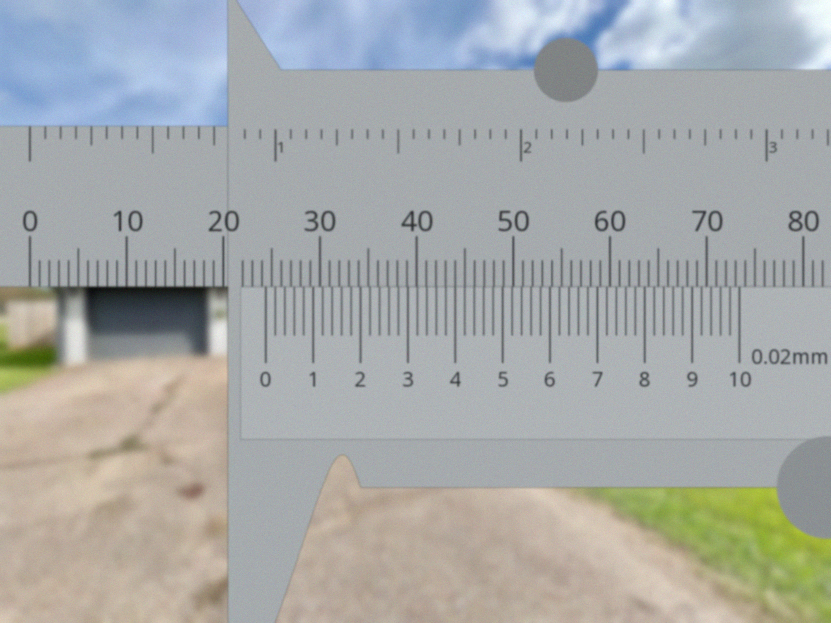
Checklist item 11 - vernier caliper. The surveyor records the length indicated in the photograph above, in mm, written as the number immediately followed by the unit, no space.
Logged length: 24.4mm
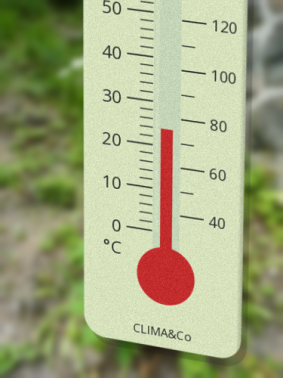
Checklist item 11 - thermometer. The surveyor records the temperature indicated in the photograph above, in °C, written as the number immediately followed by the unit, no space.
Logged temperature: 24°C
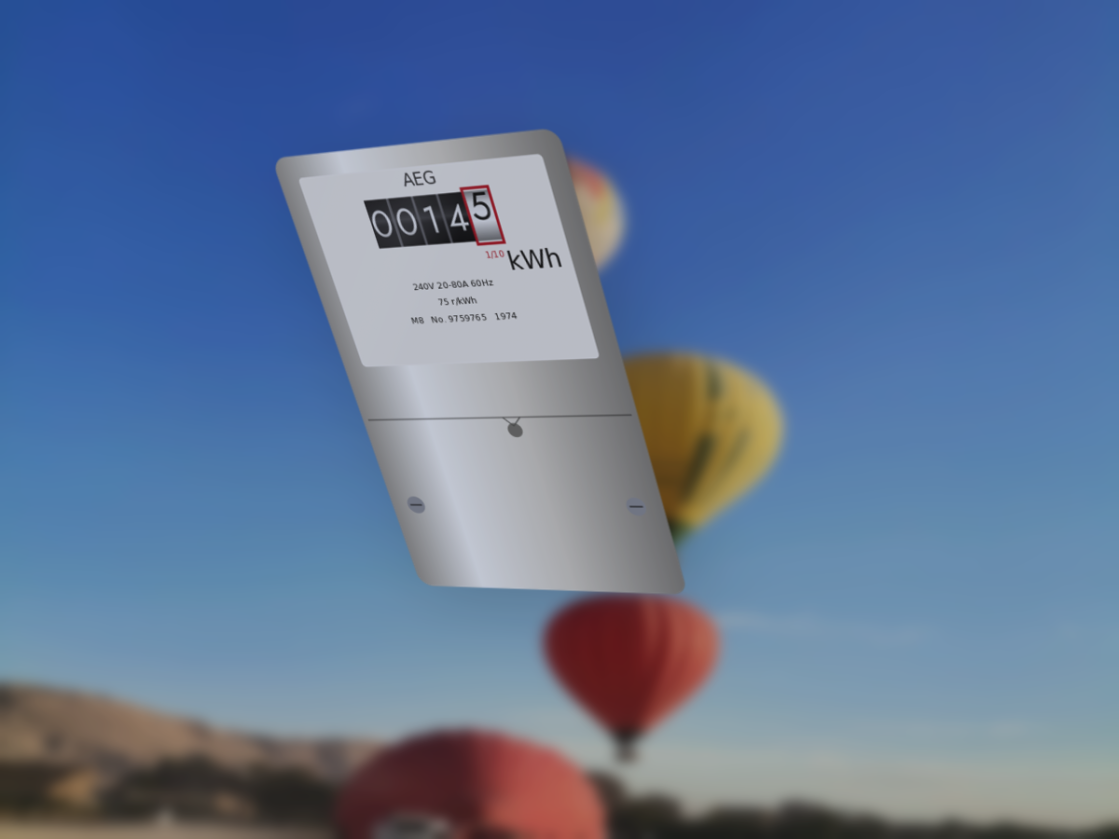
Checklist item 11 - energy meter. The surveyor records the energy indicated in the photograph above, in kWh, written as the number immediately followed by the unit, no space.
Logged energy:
* * *
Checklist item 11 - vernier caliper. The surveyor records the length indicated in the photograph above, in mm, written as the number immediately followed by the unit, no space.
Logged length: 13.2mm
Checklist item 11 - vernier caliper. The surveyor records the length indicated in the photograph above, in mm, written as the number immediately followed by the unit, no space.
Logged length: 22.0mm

* Required work *
List every line from the two blocks above that contains the word "energy", treating uppercase and lowercase as different.

* Task answer *
Checklist item 11 - energy meter. The surveyor records the energy indicated in the photograph above, in kWh, written as the number immediately followed by the unit, no space.
Logged energy:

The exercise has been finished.